[Opening Task inputs section]

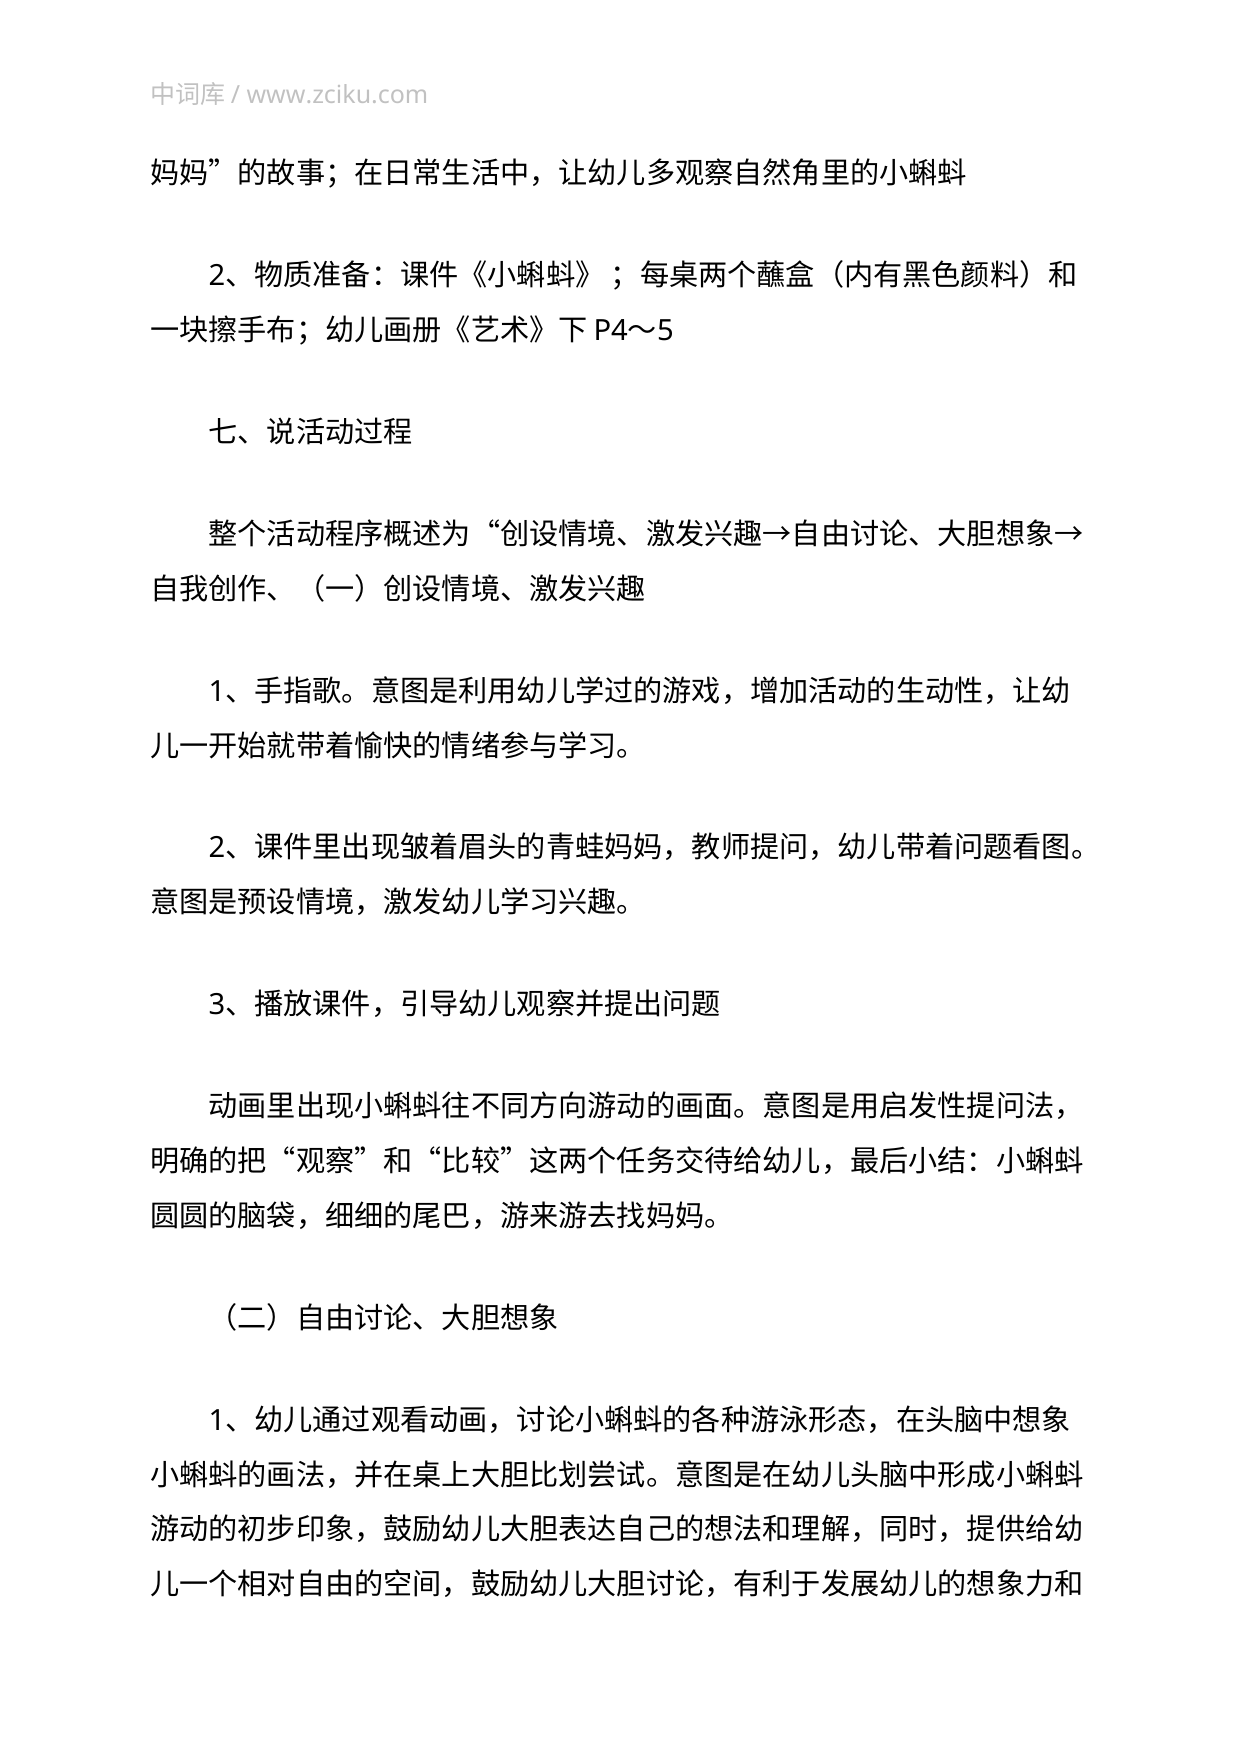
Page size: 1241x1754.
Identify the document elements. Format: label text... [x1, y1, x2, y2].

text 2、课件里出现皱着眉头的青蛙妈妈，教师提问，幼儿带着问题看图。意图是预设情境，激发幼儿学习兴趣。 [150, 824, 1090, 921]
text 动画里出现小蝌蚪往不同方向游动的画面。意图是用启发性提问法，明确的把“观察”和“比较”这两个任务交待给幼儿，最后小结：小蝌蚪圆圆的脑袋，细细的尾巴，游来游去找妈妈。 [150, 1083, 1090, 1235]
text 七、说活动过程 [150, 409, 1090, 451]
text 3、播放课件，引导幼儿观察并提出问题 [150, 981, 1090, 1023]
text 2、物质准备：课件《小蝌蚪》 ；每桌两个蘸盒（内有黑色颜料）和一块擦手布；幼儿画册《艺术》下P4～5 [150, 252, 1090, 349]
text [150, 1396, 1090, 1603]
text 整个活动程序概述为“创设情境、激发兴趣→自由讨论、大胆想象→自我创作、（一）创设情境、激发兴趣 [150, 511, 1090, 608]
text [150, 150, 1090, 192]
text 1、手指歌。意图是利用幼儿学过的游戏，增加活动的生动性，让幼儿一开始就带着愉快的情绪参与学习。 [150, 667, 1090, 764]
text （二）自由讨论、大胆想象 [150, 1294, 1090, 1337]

[Closing Task inputs section]

_Task to complete_. Only this range is to be output: the line that contains "text [150, 150, 1090, 192]" through the last line of the records above, both inclusive.

_Written reply_.
text [150, 150, 1090, 192]
text 1、手指歌。意图是利用幼儿学过的游戏，增加活动的生动性，让幼儿一开始就带着愉快的情绪参与学习。 [150, 667, 1090, 764]
text （二）自由讨论、大胆想象 [150, 1294, 1090, 1337]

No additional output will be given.